Present Value Calculator
Use this online calculator to determine the Present Value, also known as the Present Worth, of a future sum of money or cash flow stream based on the rate of return (discount rate) and the investment term. It can calculate the present value of an annuity or any other type of periodic payments.
Using the PV calculator
Our Present Value (PV) calculator is a user-friendly tool that helps you calculate the present worth of a future asset. To use the calculator, input the expected future value (FV), the discount rate or return rate per period, and the number of periods over which the value will accumulate (N). Once these are filled in, press “Calculate” to see the present value and the total interest accumulated over the period.
What is Present Value?
Present Value, also known as Present Worth, is the current value of a future sum of money or cash flow stream, given a rate of return over a specified number of periods. It is based on the principle of time value of money, which states that receiving a sum of money today is worth more than receiving the same amount in the future. It is similar to a compound interest calculation done backwards, and is used in finance and stock valuation.
However, Net Present Value (NPV) is a more commonly used method in financial analysis, investment assessment, and accounting, such as in calculating capital expenditure and depreciation. NPV takes into account both positive and negative cash flows, while PV only considers positive cash flows. PV can be useful in certain situations, but NPV is generally preferred by experts.
PV formula
To calculate PV manually, you can use the following formula:
PV = FV / (1 + r)^n
where FV is the future value, r is the return rate, and n is the number of periods. For example, with a period of 5 years and expected future value of $1,000,000, given a return rate of 8%, n is 5, FV is $1,000,000 and r is 0.08, leading to the calculation: $1,000,000 / (1.08)^5 = $680,583.20 . The formula is straightforward to use and can be applied in Excel to create your own calculation table.
If the discount rate is annual, and the period is a year, this formula is equivalent to the present value of annuity formula, which is also used in our PV calculator.
Present Value calculation example
If an investment of money is made with an annual discount rate in the form of an interest rate on a bank deposit, and the future value of the investment is known or estimated to be $100,000, the present value of this investment can be determined using the present value formula.

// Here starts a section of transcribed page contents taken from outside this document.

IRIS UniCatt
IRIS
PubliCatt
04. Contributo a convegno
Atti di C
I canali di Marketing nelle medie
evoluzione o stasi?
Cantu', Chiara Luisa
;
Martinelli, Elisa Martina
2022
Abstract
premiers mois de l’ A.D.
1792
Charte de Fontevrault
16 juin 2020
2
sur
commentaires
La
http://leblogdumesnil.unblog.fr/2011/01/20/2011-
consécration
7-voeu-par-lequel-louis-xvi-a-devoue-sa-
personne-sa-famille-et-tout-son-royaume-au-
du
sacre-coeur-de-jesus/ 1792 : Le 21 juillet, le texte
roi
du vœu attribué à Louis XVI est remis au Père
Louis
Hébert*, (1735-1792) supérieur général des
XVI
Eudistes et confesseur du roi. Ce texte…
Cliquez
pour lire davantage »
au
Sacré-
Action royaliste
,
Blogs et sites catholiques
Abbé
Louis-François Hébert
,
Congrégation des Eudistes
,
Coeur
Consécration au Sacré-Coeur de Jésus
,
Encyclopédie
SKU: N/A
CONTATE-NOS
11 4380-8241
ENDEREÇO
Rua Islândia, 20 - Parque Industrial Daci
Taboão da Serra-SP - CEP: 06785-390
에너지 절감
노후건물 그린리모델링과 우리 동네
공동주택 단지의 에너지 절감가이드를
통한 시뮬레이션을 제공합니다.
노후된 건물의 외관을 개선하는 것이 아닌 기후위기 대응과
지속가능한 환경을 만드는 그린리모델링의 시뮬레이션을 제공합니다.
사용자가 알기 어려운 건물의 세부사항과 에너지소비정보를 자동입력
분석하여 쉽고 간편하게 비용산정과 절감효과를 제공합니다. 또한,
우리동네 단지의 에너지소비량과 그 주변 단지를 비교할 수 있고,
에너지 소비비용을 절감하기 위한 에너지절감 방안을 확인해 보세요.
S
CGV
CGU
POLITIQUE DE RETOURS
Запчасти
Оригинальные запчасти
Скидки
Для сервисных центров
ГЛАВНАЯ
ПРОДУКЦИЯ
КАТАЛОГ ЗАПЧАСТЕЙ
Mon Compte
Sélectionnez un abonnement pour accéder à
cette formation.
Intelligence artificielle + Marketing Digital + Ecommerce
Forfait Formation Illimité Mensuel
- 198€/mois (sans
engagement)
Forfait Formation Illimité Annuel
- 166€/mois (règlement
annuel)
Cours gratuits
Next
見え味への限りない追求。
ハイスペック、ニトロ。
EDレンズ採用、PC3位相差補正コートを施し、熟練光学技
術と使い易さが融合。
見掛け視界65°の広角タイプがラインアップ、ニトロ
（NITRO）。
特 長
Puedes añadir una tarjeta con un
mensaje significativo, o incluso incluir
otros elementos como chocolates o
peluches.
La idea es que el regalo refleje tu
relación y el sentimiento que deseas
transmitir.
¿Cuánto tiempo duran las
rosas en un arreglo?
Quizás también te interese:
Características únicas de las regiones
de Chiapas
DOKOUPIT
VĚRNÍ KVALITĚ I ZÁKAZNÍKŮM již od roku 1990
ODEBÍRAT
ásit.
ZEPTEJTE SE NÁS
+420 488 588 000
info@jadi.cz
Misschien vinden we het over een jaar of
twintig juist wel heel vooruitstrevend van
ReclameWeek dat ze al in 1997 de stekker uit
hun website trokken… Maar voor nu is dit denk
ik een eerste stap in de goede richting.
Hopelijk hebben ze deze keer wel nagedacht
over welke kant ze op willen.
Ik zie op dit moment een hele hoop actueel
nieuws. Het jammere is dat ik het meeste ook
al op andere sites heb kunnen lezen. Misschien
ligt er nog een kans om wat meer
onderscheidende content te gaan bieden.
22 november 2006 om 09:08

The present value is calculated by assuming the investment will receive the future value of $100,000 in 1, 2, 3, 5, or 10 years from now. The results of the present value calculation based on the present value formula are shown in the table below.
Future Value | Rate of Return | Number of Years | Present Value |
---|---|---|---|
$100,000 | 14% | 1 | $87,719 |
$100,000 | 14% | 2 | $76,946 |
$100,000 | 14% | 3 | $67,497 |
$100,000 | 14% | 5 | $51,937 |
$100,000 | 14% | 10 | $26,974 |
This example illustrates the principle of time value of money through basic calculations of present value. As the time frame for receiving the future value of the investment increases, the present value of the annuity decreases, assuming the future value and rate of return remain constant. In other words, in order to maintain the same present value, the interest rate would need to increase along with the number of years that the investment is locked in. To put it simply, a higher discount rate is required to justify a long-term investment.